[Records from a dataset]
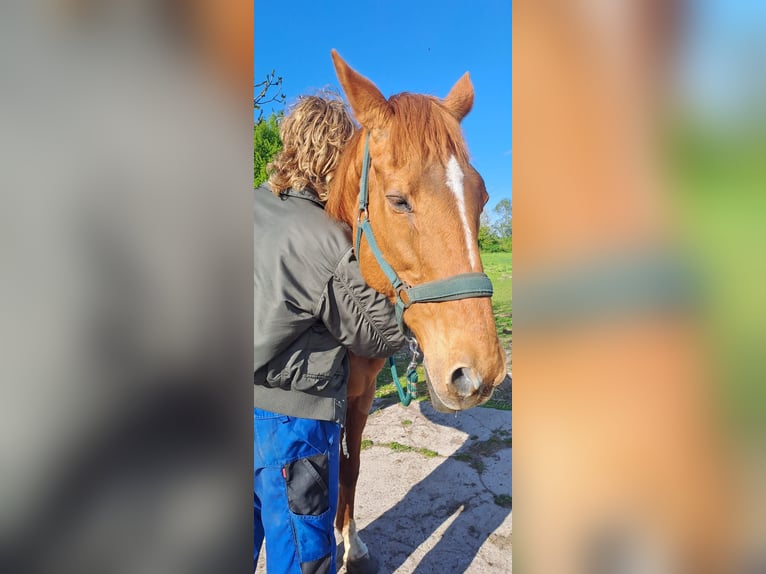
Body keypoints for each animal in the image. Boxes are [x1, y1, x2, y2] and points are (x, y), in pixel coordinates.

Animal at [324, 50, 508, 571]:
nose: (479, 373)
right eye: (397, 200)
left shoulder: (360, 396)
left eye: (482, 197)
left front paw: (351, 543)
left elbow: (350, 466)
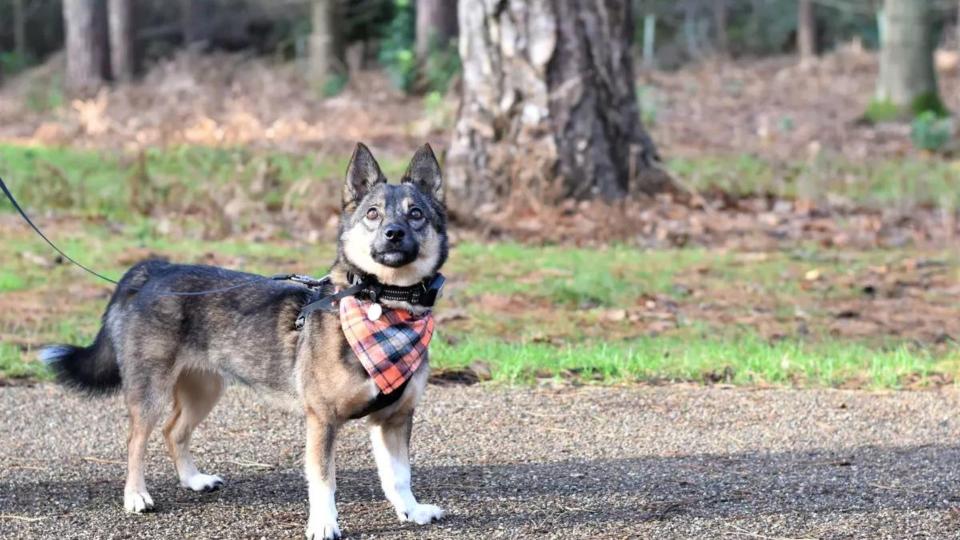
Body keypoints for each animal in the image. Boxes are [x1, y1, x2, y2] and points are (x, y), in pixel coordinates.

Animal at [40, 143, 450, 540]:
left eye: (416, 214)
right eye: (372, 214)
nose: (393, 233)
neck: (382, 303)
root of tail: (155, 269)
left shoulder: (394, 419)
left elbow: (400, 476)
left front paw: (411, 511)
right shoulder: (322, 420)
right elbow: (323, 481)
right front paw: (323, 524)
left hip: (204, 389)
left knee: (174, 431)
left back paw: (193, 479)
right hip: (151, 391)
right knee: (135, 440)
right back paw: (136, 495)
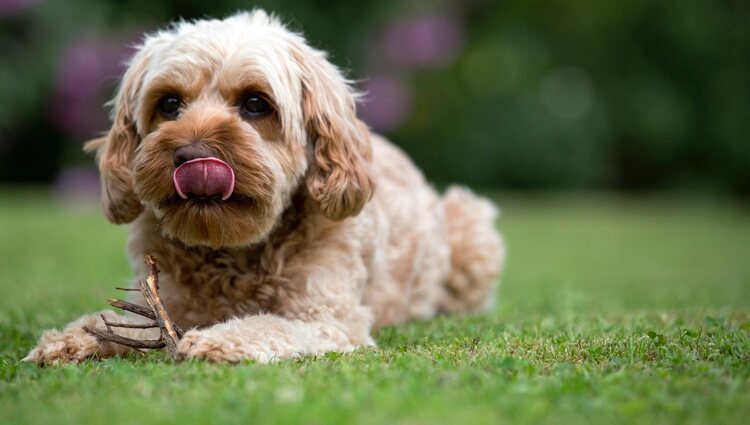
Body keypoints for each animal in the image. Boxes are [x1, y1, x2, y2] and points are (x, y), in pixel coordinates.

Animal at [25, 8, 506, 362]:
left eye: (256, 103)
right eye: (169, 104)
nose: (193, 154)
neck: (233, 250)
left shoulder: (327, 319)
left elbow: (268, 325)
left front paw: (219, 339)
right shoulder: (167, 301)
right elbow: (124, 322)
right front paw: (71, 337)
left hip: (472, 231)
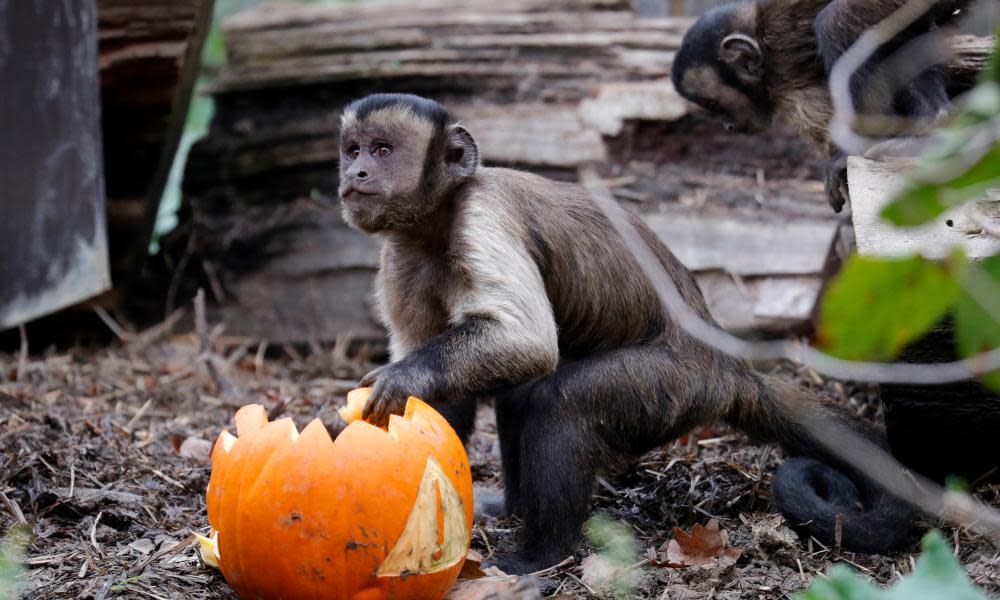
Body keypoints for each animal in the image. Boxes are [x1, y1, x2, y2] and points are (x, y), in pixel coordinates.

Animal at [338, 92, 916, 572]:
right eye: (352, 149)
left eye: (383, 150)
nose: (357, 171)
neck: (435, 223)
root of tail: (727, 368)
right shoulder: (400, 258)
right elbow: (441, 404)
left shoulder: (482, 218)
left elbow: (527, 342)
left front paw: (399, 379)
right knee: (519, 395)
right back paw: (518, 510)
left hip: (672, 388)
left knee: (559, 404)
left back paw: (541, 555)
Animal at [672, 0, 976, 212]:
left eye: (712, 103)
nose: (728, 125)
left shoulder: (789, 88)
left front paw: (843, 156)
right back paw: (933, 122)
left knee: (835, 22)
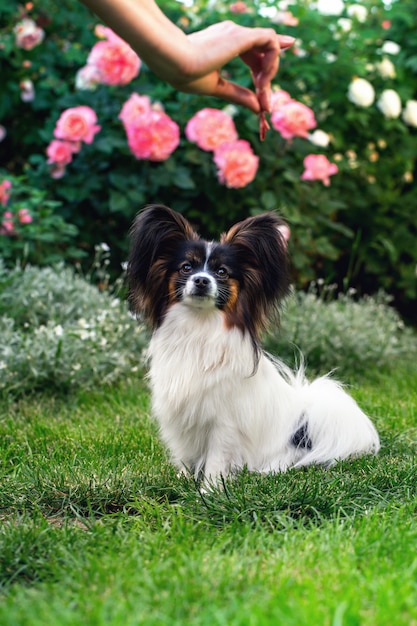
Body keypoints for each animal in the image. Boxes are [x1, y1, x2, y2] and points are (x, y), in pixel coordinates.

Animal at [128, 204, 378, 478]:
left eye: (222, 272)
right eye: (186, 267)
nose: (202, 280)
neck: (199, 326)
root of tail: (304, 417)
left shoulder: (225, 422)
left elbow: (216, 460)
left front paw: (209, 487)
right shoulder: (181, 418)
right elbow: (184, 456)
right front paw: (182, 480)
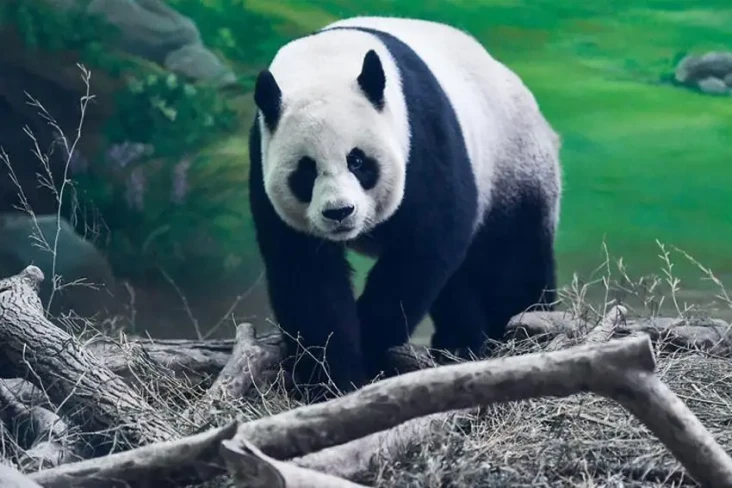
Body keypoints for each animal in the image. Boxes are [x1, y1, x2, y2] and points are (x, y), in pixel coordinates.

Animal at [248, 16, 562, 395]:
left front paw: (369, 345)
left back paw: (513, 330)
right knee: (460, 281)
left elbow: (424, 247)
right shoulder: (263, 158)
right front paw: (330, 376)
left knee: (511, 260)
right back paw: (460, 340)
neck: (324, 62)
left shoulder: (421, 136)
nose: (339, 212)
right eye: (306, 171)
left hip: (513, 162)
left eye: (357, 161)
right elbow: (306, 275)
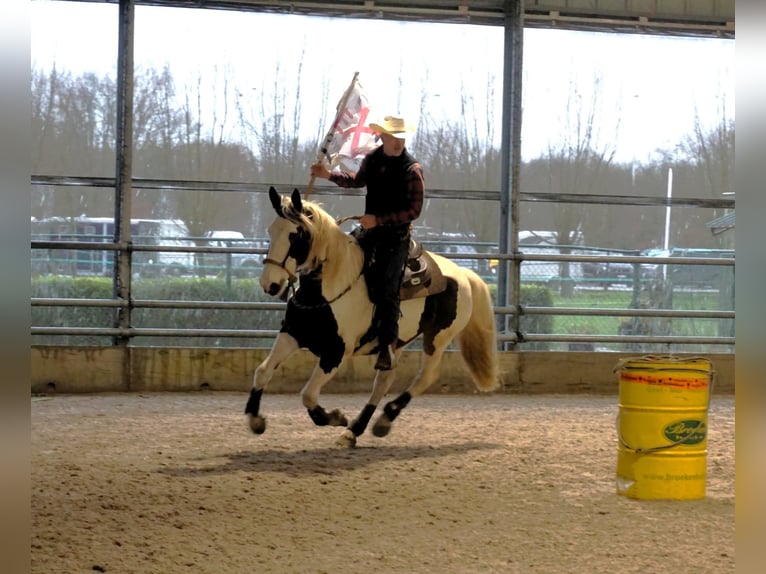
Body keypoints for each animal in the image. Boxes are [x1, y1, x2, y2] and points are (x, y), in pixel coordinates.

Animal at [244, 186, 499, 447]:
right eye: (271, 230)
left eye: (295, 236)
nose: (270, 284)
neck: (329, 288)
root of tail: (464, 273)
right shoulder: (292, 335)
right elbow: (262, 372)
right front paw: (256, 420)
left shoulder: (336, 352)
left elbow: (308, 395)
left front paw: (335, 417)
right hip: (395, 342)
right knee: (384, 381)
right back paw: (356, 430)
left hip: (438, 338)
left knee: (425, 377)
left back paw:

Description of the task:
Return the preceding entries verbatim, with the pictures excluded.

Answer to the exercise:
Body keypoints for each animal in the image. Boxes are [x1, y1, x2, y2] and points are (x, y), in pixel coordinates.

Animal at [324, 50, 508, 571]:
nose: (479, 373)
right eye: (397, 200)
left shoulder: (360, 396)
left eye: (482, 197)
left front paw: (351, 543)
left elbow: (350, 466)
Body keypoints for each animal in the image. Boxes are [x1, y1, x2, y2] and points are (x, y), in pixel coordinates.

Animal at [40, 143, 450, 540]:
left eye: (416, 214)
right eye: (372, 214)
nose: (393, 233)
neck: (382, 303)
root of tail: (155, 269)
left shoulder: (394, 419)
left elbow: (400, 476)
left front paw: (411, 511)
right shoulder: (322, 420)
right elbow: (323, 481)
right front paw: (323, 524)
left hip: (204, 389)
left knee: (174, 431)
left back paw: (193, 479)
right hip: (151, 391)
right knee: (135, 440)
right back paw: (136, 495)
Body keypoints for each animal in the image. Boxes are [x1, y1, x2, y2] and points are (x, y), in pixel coordinates.

Animal at [25, 8, 506, 362]:
left eye: (256, 103)
right eye: (169, 104)
nose: (193, 154)
neck: (233, 250)
left shoulder: (327, 319)
left elbow: (268, 325)
left front paw: (219, 339)
right shoulder: (167, 301)
right elbow: (124, 322)
right front paw: (71, 337)
left hip: (472, 231)
Body keypoints for each animal in the image. Boxes are [x1, y1, x2, y2] and points are (x, y), in pixel coordinates.

Animal at [338, 92, 916, 572]:
right eye: (352, 149)
left eye: (383, 150)
nose: (357, 171)
neck: (435, 223)
root of tail: (727, 368)
right shoulder: (400, 258)
right elbow: (441, 404)
left shoulder: (482, 218)
left elbow: (527, 342)
left front paw: (399, 379)
right knee: (519, 395)
right back paw: (518, 510)
left hip: (672, 388)
left knee: (559, 404)
left back paw: (541, 555)
Animal at [672, 0, 976, 212]:
left eye: (712, 103)
nose: (728, 125)
left shoulder: (789, 88)
left front paw: (843, 156)
right back paw: (933, 122)
left knee: (835, 22)
Body keypoints for each animal in the image. Boxes are [x1, y1, x2, y2] and points are (x, y), in pixel coordinates.

Animal at [128, 204, 378, 478]:
left eye: (222, 272)
right eye: (186, 267)
nose: (202, 280)
neck: (199, 326)
root of tail: (304, 417)
left shoulder: (225, 422)
left elbow: (216, 460)
left front paw: (209, 487)
right shoulder: (181, 418)
right elbow: (184, 456)
right front paw: (182, 480)
Body keypoints for each animal in the image. Boxes are [x1, y1, x2, y2] and points are (x, y), in pixel coordinates.

Animal at [248, 16, 562, 395]:
left front paw: (369, 345)
left back paw: (513, 330)
right knee: (460, 281)
left elbow: (424, 247)
right shoulder: (263, 158)
right front paw: (330, 376)
left knee: (511, 260)
right back paw: (460, 340)
neck: (324, 62)
left shoulder: (421, 136)
nose: (339, 212)
right eye: (306, 171)
left hip: (513, 162)
left eye: (357, 161)
right elbow: (306, 275)
Body keypoints for each animal in the image. Boxes are [x1, y1, x2, y2] and points are (x, y), in pixel coordinates.

Animal at [244, 186, 499, 447]:
right eye: (271, 230)
left eye: (295, 236)
nose: (270, 284)
neck: (329, 288)
root of tail: (464, 273)
right shoulder: (292, 335)
right elbow: (262, 372)
right front paw: (256, 420)
left shoulder: (336, 352)
left elbow: (308, 395)
left front paw: (335, 417)
right hip: (395, 342)
right knee: (384, 381)
right back paw: (356, 430)
left hip: (438, 338)
left knee: (425, 377)
left back paw:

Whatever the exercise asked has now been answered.